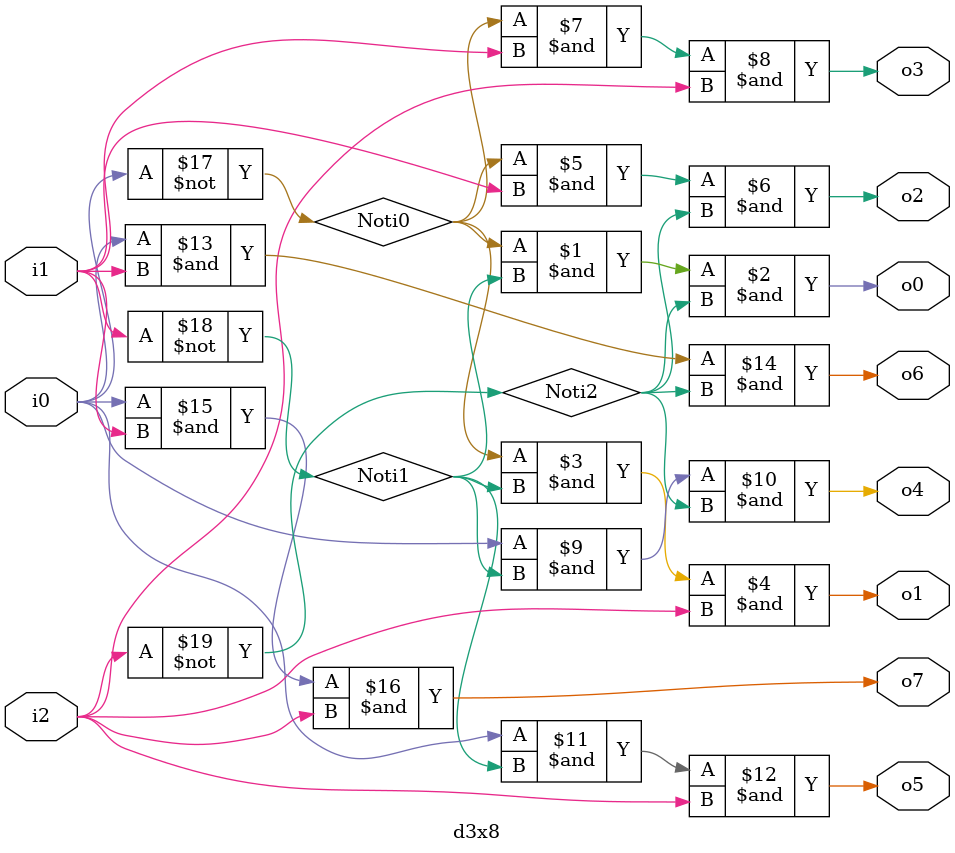
<source format=v>
module d3x8 (i0,i1,i2,o0,o1,o2,o3,o4,o5,o6,o7);

    output o0,o1,o2,o3,o4,o5,o6,o7;
    input i0,i1,i2;

    wire Noti0,Noti1, Noti2;

    not(Noti0, i0);
    not(Noti1, i1);//make my not wires
    not(Noti2, i2);

    and(o0,Noti0,Noti1,Noti2);
    and(o1, Noti0, Noti1, i2);
    and(o2, Noti0, i1, Noti2);
    and(o3, Noti0, i1, i2);
    and(o4, i0, Noti1, Noti2);
    and(o5, i0, Noti1, i2);
    and(o6, i0, i1, Noti2);
    and(o7, i0, i1, i2);

endmodule

</source>
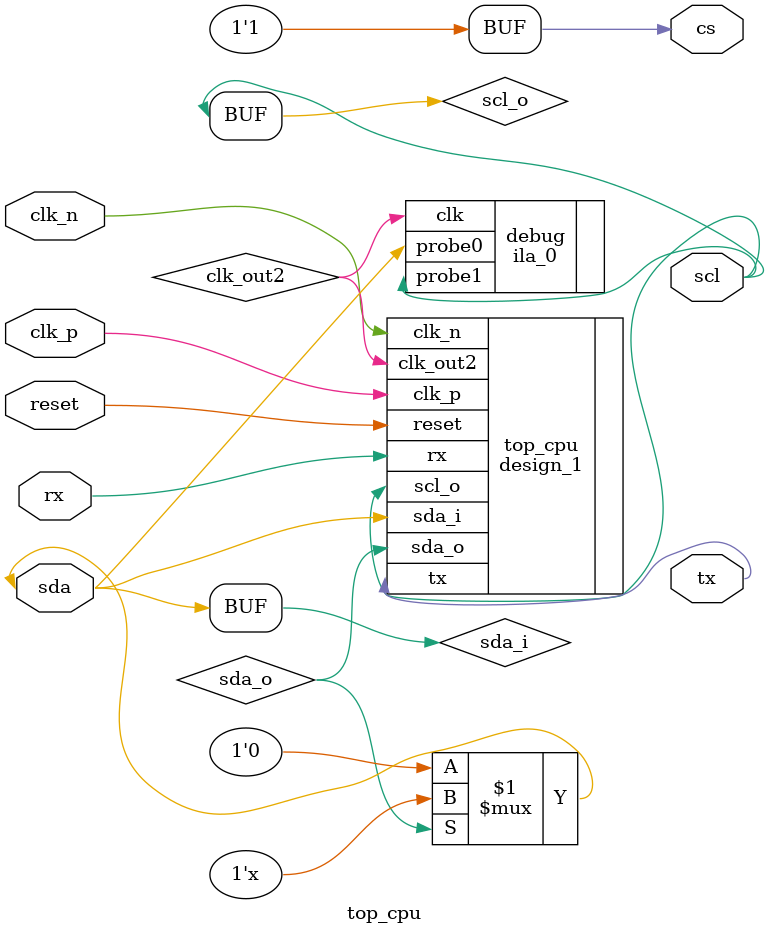
<source format=v>


module top_cpu(
input clk_n,clk_p,
input reset,
inout sda ,
input rx,
output tx ,
output cs ,
output scl 
    );
wire sda_o,scl_o,sda_i,clk_out2;
design_1 top_cpu
(
    .clk_n(clk_n),
    .clk_p(clk_p),
    .clk_out2(clk_out2),
    .reset(reset),
    .sda_o(sda_o),
    .sda_i(sda_i),
    .scl_o(scl_o),
    .rx(rx),
    .tx(tx)
    );
    
ila_0 debug(
    .clk(clk_out2),
    .probe0(sda),
    .probe1(scl)
    );
   
assign sda_i = sda ;
assign sda   = sda_o ? 1'bz : 1'b0;
assign scl   = scl_o ;//? 1'bz : 1'b0;
assign cs = 1; 

endmodule

</source>
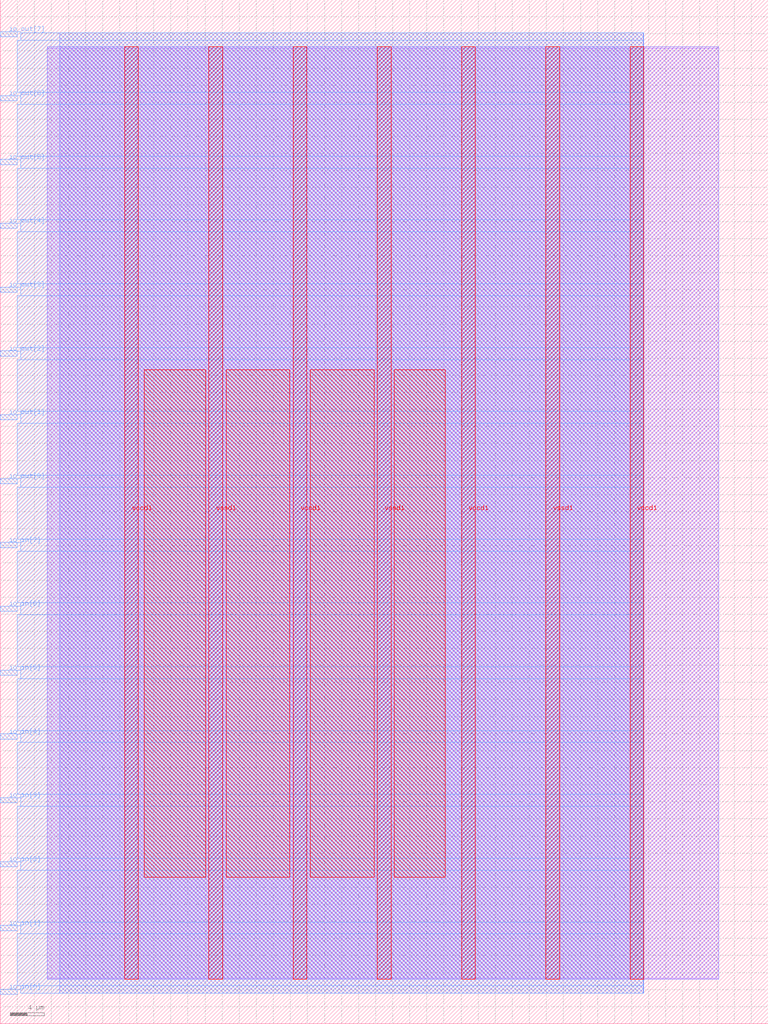
<source format=lef>
VERSION 5.7 ;
  NOWIREEXTENSIONATPIN ON ;
  DIVIDERCHAR "/" ;
  BUSBITCHARS "[]" ;
MACRO tt2_tholin_diceroll
  CLASS BLOCK ;
  FOREIGN tt2_tholin_diceroll ;
  ORIGIN 0.000 0.000 ;
  SIZE 90.000 BY 120.000 ;
  PIN io_in[0]
    DIRECTION INPUT ;
    USE SIGNAL ;
    PORT
      LAYER met3 ;
        RECT 0.000 3.440 2.000 4.040 ;
    END
  END io_in[0]
  PIN io_in[1]
    DIRECTION INPUT ;
    USE SIGNAL ;
    PORT
      LAYER met3 ;
        RECT 0.000 10.920 2.000 11.520 ;
    END
  END io_in[1]
  PIN io_in[2]
    DIRECTION INPUT ;
    USE SIGNAL ;
    PORT
      LAYER met3 ;
        RECT 0.000 18.400 2.000 19.000 ;
    END
  END io_in[2]
  PIN io_in[3]
    DIRECTION INPUT ;
    USE SIGNAL ;
    PORT
      LAYER met3 ;
        RECT 0.000 25.880 2.000 26.480 ;
    END
  END io_in[3]
  PIN io_in[4]
    DIRECTION INPUT ;
    USE SIGNAL ;
    PORT
      LAYER met3 ;
        RECT 0.000 33.360 2.000 33.960 ;
    END
  END io_in[4]
  PIN io_in[5]
    DIRECTION INPUT ;
    USE SIGNAL ;
    PORT
      LAYER met3 ;
        RECT 0.000 40.840 2.000 41.440 ;
    END
  END io_in[5]
  PIN io_in[6]
    DIRECTION INPUT ;
    USE SIGNAL ;
    PORT
      LAYER met3 ;
        RECT 0.000 48.320 2.000 48.920 ;
    END
  END io_in[6]
  PIN io_in[7]
    DIRECTION INPUT ;
    USE SIGNAL ;
    PORT
      LAYER met3 ;
        RECT 0.000 55.800 2.000 56.400 ;
    END
  END io_in[7]
  PIN io_out[0]
    DIRECTION OUTPUT TRISTATE ;
    USE SIGNAL ;
    PORT
      LAYER met3 ;
        RECT 0.000 63.280 2.000 63.880 ;
    END
  END io_out[0]
  PIN io_out[1]
    DIRECTION OUTPUT TRISTATE ;
    USE SIGNAL ;
    PORT
      LAYER met3 ;
        RECT 0.000 70.760 2.000 71.360 ;
    END
  END io_out[1]
  PIN io_out[2]
    DIRECTION OUTPUT TRISTATE ;
    USE SIGNAL ;
    PORT
      LAYER met3 ;
        RECT 0.000 78.240 2.000 78.840 ;
    END
  END io_out[2]
  PIN io_out[3]
    DIRECTION OUTPUT TRISTATE ;
    USE SIGNAL ;
    PORT
      LAYER met3 ;
        RECT 0.000 85.720 2.000 86.320 ;
    END
  END io_out[3]
  PIN io_out[4]
    DIRECTION OUTPUT TRISTATE ;
    USE SIGNAL ;
    PORT
      LAYER met3 ;
        RECT 0.000 93.200 2.000 93.800 ;
    END
  END io_out[4]
  PIN io_out[5]
    DIRECTION OUTPUT TRISTATE ;
    USE SIGNAL ;
    PORT
      LAYER met3 ;
        RECT 0.000 100.680 2.000 101.280 ;
    END
  END io_out[5]
  PIN io_out[6]
    DIRECTION OUTPUT TRISTATE ;
    USE SIGNAL ;
    PORT
      LAYER met3 ;
        RECT 0.000 108.160 2.000 108.760 ;
    END
  END io_out[6]
  PIN io_out[7]
    DIRECTION OUTPUT TRISTATE ;
    USE SIGNAL ;
    PORT
      LAYER met3 ;
        RECT 0.000 115.640 2.000 116.240 ;
    END
  END io_out[7]
  PIN vccd1
    DIRECTION INOUT ;
    USE POWER ;
    PORT
      LAYER met4 ;
        RECT 14.590 5.200 16.190 114.480 ;
    END
    PORT
      LAYER met4 ;
        RECT 34.330 5.200 35.930 114.480 ;
    END
    PORT
      LAYER met4 ;
        RECT 54.070 5.200 55.670 114.480 ;
    END
    PORT
      LAYER met4 ;
        RECT 73.810 5.200 75.410 114.480 ;
    END
  END vccd1
  PIN vssd1
    DIRECTION INOUT ;
    USE GROUND ;
    PORT
      LAYER met4 ;
        RECT 24.460 5.200 26.060 114.480 ;
    END
    PORT
      LAYER met4 ;
        RECT 44.200 5.200 45.800 114.480 ;
    END
    PORT
      LAYER met4 ;
        RECT 63.940 5.200 65.540 114.480 ;
    END
  END vssd1
  OBS
      LAYER li1 ;
        RECT 5.520 5.355 84.180 114.325 ;
      LAYER met1 ;
        RECT 5.520 5.200 84.180 114.480 ;
      LAYER met2 ;
        RECT 6.990 3.555 75.380 116.125 ;
      LAYER met3 ;
        RECT 2.400 115.240 75.400 116.105 ;
        RECT 2.000 109.160 75.400 115.240 ;
        RECT 2.400 107.760 75.400 109.160 ;
        RECT 2.000 101.680 75.400 107.760 ;
        RECT 2.400 100.280 75.400 101.680 ;
        RECT 2.000 94.200 75.400 100.280 ;
        RECT 2.400 92.800 75.400 94.200 ;
        RECT 2.000 86.720 75.400 92.800 ;
        RECT 2.400 85.320 75.400 86.720 ;
        RECT 2.000 79.240 75.400 85.320 ;
        RECT 2.400 77.840 75.400 79.240 ;
        RECT 2.000 71.760 75.400 77.840 ;
        RECT 2.400 70.360 75.400 71.760 ;
        RECT 2.000 64.280 75.400 70.360 ;
        RECT 2.400 62.880 75.400 64.280 ;
        RECT 2.000 56.800 75.400 62.880 ;
        RECT 2.400 55.400 75.400 56.800 ;
        RECT 2.000 49.320 75.400 55.400 ;
        RECT 2.400 47.920 75.400 49.320 ;
        RECT 2.000 41.840 75.400 47.920 ;
        RECT 2.400 40.440 75.400 41.840 ;
        RECT 2.000 34.360 75.400 40.440 ;
        RECT 2.400 32.960 75.400 34.360 ;
        RECT 2.000 26.880 75.400 32.960 ;
        RECT 2.400 25.480 75.400 26.880 ;
        RECT 2.000 19.400 75.400 25.480 ;
        RECT 2.400 18.000 75.400 19.400 ;
        RECT 2.000 11.920 75.400 18.000 ;
        RECT 2.400 10.520 75.400 11.920 ;
        RECT 2.000 4.440 75.400 10.520 ;
        RECT 2.400 3.575 75.400 4.440 ;
      LAYER met4 ;
        RECT 16.855 17.175 24.060 76.665 ;
        RECT 26.460 17.175 33.930 76.665 ;
        RECT 36.330 17.175 43.800 76.665 ;
        RECT 46.200 17.175 52.145 76.665 ;
  END
END tt2_tholin_diceroll
END LIBRARY


</source>
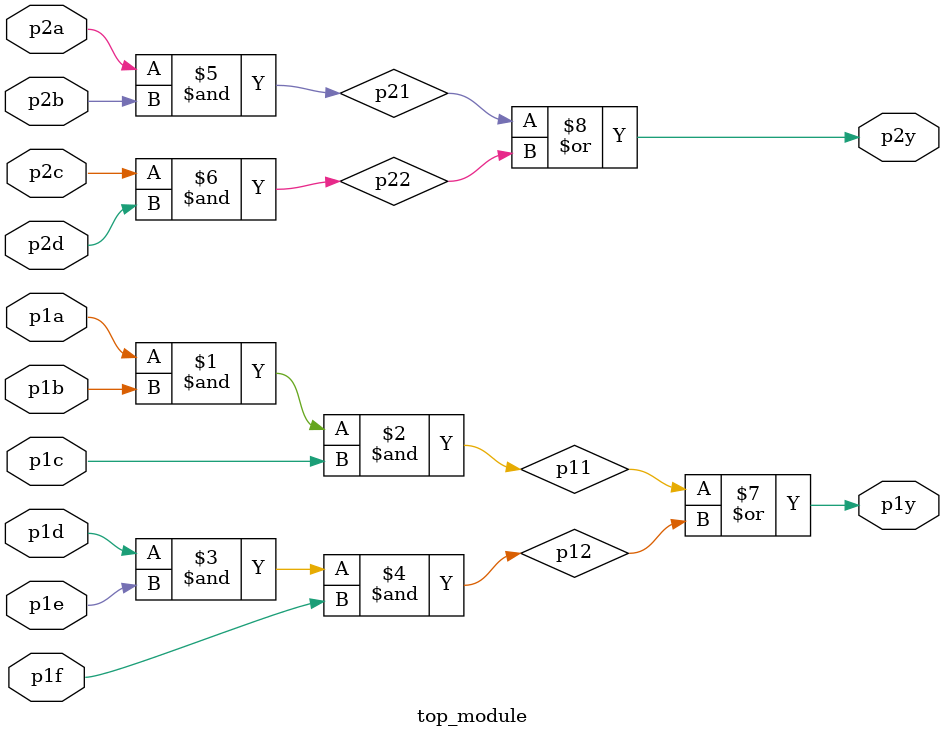
<source format=v>
/*
The 7458 is a chip with four AND gates and two OR gates.
*/

module top_module ( 
    input p1a, p1b, p1c, p1d, p1e, p1f,
    output p1y,
    input p2a, p2b, p2c, p2d,
    output p2y );
	wire p11, p12, p21, p22;
    assign p11 = (p1a&p1b&p1c);
    assign p12 = (p1d&p1e&p1f);
    assign p21 = (p2a&p2b);
    assign p22 = (p2c&p2d);
    assign p1y = p11|p12;
    assign p2y = p21|p22;

endmodule
</source>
------------------------------
From the records above, output only the lines starting at the one containing "RECT 2.400 3.575 75.400 4.440 ;" and ending at the one containing "wire p11, p12, p21, p22;", word for word. Pictures stay out.

_Problem solution:_
        RECT 2.400 3.575 75.400 4.440 ;
      LAYER met4 ;
        RECT 16.855 17.175 24.060 76.665 ;
        RECT 26.460 17.175 33.930 76.665 ;
        RECT 36.330 17.175 43.800 76.665 ;
        RECT 46.200 17.175 52.145 76.665 ;
  END
END tt2_tholin_diceroll
END LIBRARY


</source>
<source format=v>
/*
The 7458 is a chip with four AND gates and two OR gates.
*/

module top_module ( 
    input p1a, p1b, p1c, p1d, p1e, p1f,
    output p1y,
    input p2a, p2b, p2c, p2d,
    output p2y );
	wire p11, p12, p21, p22;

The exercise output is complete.